The United Nations suggests that South Africa produces 2 300 tonnes of marijuana annually – making the country the third-largest producer of the plant and related products in Africa. In addition, the African Cannabis Report of March 2019 published by Prohibition Partners estimates that by 2023, the total value of the South African cannabis industry will be around $1.8bn. This assumes that government would move with speed with the regulation of the cannabis industry.

Cannabis researchers are always seeking ways to provide evidence that will increase access to this beneficial botanical.

In a recent address, acting KwaZulu-Natal premier – MEC for economic development and leader of government business – Nomusa Dube-Ncube said, “The cannabis market is estimated to reach $146bn by the end of 2025. South Africa is predicated to become a major player.”
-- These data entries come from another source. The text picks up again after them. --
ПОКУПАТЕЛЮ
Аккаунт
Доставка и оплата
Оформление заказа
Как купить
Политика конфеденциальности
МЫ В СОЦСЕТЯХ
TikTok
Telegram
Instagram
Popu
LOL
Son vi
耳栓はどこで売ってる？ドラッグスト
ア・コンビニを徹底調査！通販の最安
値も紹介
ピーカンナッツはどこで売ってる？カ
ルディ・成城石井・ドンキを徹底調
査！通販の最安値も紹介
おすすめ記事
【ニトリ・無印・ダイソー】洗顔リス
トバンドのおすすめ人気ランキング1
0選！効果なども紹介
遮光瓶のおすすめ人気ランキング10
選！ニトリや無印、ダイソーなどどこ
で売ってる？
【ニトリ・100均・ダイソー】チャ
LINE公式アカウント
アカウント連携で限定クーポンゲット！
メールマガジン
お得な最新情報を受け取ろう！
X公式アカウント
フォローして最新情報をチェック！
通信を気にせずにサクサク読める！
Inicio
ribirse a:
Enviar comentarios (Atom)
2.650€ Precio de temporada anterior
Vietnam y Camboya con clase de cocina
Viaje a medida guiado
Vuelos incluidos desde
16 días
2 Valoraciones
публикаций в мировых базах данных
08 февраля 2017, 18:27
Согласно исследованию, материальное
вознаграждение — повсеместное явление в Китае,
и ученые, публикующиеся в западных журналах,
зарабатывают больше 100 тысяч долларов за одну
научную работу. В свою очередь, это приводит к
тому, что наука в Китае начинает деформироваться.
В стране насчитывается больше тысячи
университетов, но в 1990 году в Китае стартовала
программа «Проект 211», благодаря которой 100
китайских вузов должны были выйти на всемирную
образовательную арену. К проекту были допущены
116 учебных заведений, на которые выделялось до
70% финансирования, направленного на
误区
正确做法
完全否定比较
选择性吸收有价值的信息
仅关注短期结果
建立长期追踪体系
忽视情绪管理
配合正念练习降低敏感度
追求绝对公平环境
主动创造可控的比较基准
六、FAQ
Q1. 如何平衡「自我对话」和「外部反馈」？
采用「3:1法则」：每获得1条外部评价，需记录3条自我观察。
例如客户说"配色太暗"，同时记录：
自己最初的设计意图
The KZN Government has met with the Minister of Health Dr Zweli Mkhize in order to ensure our state of readiness given the fact that cannabis is now allowed for medicinal purposes.

31% of South African exports by value are delivered to Asian importers, 26% goes to fellow African countries and just slightly less than 25% ends up in Europe. I have no doubt that our export to Europe will increase drastically.”

Dr Donald Abrams recently presented at the CannaTech conference, held in Cape Town. He is an oncologist based in San Francisco and a Professor of Clinical Medicine at the University of California.

He has been studying cannabis since 1992. According to him, the only legal source of cannabis for research in the US is from the National Institute on Drug Abuse (NIDA). NIDA has a congressional mandate that they can only study these substances as substances of abuse and not as therapeutic agents. This means that researchers can’t study its possible benefits.

In his words, “As long as I was looking for the possibility of harm, NIDA could supply cannabis and funding. In 1997 I was awarded US$1m and 1400 3.9% delta-9-tetrahydrocannabinol (THC) cigarettes for my first trial that subsequently showed that cannabis was safe and appeared to improve immune function and weight gain.”

In 2000, a further study that Dr Abrams was involved in showed that cannabis was more effective than placebo in treating HIV-related painful nerve damage.

Another NIDA-funded study looked at the safety using vaporised cannabis alongside sustained-release morphine or sustained-release oxycodone. It was found to be both safe and boosted pain relief.

“As cannabis researchers, we are always seeking ways to provide evidence that will increase access to this beneficial botanical,” he concluded.